Jamshedpur, April 7: Next time a student is absent from school, the onus would be on the school management, faculty and other students to bring him or her back to the cradle.

After failing to improve the dismal school absenteeism record, the human resource development department has decided on community-based intervention to stop the trend.

“In the state on a day, around 55 to 60 per cent students are present in class and we want to take this figure to above the national average of 70 per cent, through this community-based approach,” state primary education director D.K. Saxena said today.

The ambitious project aimed at reducing absenteeism in state-sponsored schools would be launched within three months, in this session itself.

“We have done our spade work on an experimental basis in Ranchi and the efforts have been quite successful in bringing down absenteeism and now the schools have a class attendance of more than 70 per cent,” said the director.

The experiment was initiated in 40 schools of Ranchi last year.

The HRD department is planning to ask the district superintendents of education (DSEs) across the state to conduct orientation sessions in schools under their jurisdiction.

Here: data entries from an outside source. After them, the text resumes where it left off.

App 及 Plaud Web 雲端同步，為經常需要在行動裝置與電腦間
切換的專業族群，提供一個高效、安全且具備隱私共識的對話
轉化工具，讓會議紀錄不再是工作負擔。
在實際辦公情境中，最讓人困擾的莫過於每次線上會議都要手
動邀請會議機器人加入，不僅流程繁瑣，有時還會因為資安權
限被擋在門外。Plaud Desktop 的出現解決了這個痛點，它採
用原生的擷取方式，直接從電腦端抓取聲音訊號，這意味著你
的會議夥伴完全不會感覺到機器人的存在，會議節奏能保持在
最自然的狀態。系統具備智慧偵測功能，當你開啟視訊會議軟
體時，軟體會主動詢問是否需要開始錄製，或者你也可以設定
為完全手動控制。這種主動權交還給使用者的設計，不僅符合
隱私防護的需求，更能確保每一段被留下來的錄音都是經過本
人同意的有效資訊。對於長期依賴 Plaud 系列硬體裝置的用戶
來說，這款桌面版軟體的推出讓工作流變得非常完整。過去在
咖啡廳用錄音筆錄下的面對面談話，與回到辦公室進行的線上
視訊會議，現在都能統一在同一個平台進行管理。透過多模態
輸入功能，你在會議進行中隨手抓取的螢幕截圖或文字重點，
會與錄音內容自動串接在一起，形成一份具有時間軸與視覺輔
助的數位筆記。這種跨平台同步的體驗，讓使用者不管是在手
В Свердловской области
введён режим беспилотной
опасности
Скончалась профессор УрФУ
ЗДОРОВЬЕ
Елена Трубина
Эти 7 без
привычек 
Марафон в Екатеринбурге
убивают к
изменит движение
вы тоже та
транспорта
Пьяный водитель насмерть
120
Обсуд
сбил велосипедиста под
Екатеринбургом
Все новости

“We would be carrying out training in different districts informing school principals about detailed process of the community based intervention so that the same is implemented in the right perspective at the block level,” he said.

According to the process, if a student absents for one day then the schoolteacher would ask his or her friends to trace them and bring them back to school.

If a student absents for the second day, then teachers would be given the onus of locating and bringing back the students to school.

If a student absents for more than three days then it would be the school managing committee’s responsibility to locate the students and persuade them back to school.

“We have tried out midday meal scheme also and it was successful to a certain extent in attracting students to school. But absenteeism still prevails,” Saxena said.

The state is also changing the pattern of teacher recruitment for primary and middle schools from this fiscal.

“Earlier, we used to have only graduate teachers till Class VIII. But now we plan to have separate set of teachers for Classes I to V and VI to VIII,” Saxena revealed.

For Classes I to V, youths with intermediate pass and training in education would be eligible for posts of general teachers, while from Classes VI to VIII only graduates with training would be eligible for the posts of subject teachers.